Chart interpretation exercises:

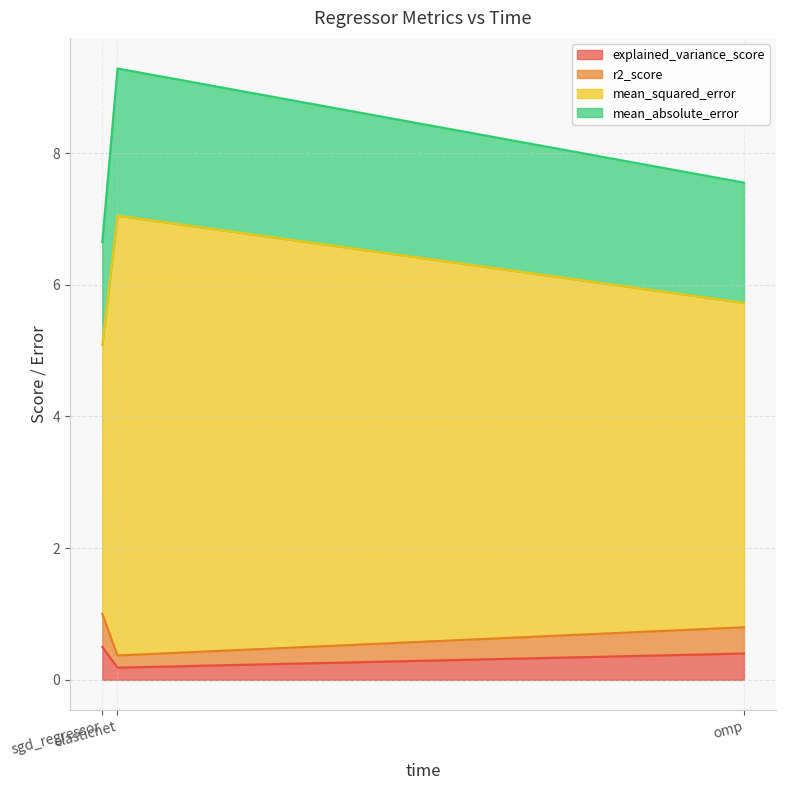

True or false: r2_score has a value of 3.8 at omp.

False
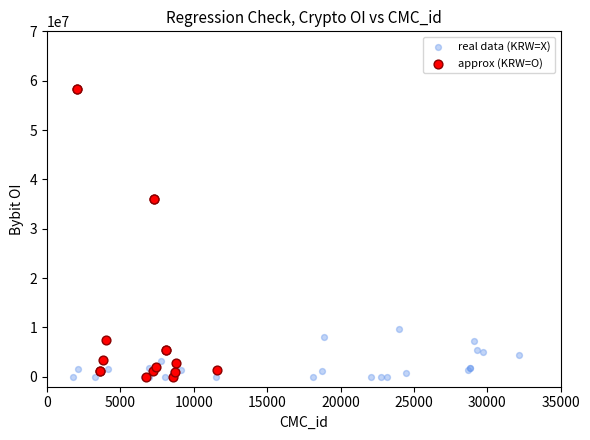

Which series contains the highest Y value?

approx (KRW=O)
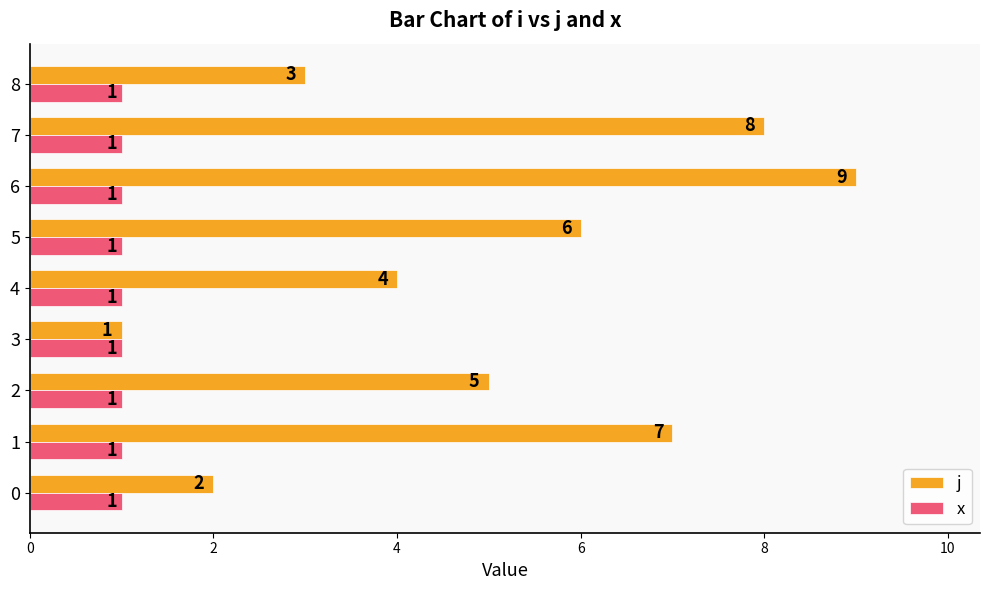

Count the j values in the range 3 to 7.

5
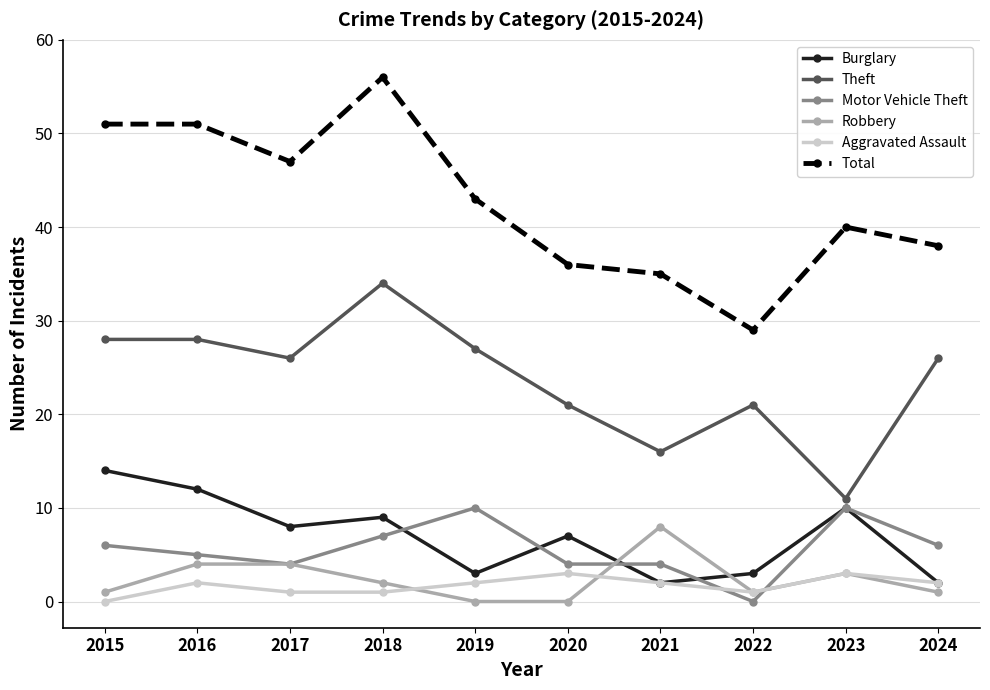

What is the total value across all series at 2018?

109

### EXERCISE:
Please output the text of all four items above verbatim, leaving out the pictures.

### ANSWER TO THE PROBLEM:
True or false: r2_score has a value of 3.8 at omp.

False

Which series contains the highest Y value?

approx (KRW=O)

Count the j values in the range 3 to 7.

5

What is the total value across all series at 2018?

109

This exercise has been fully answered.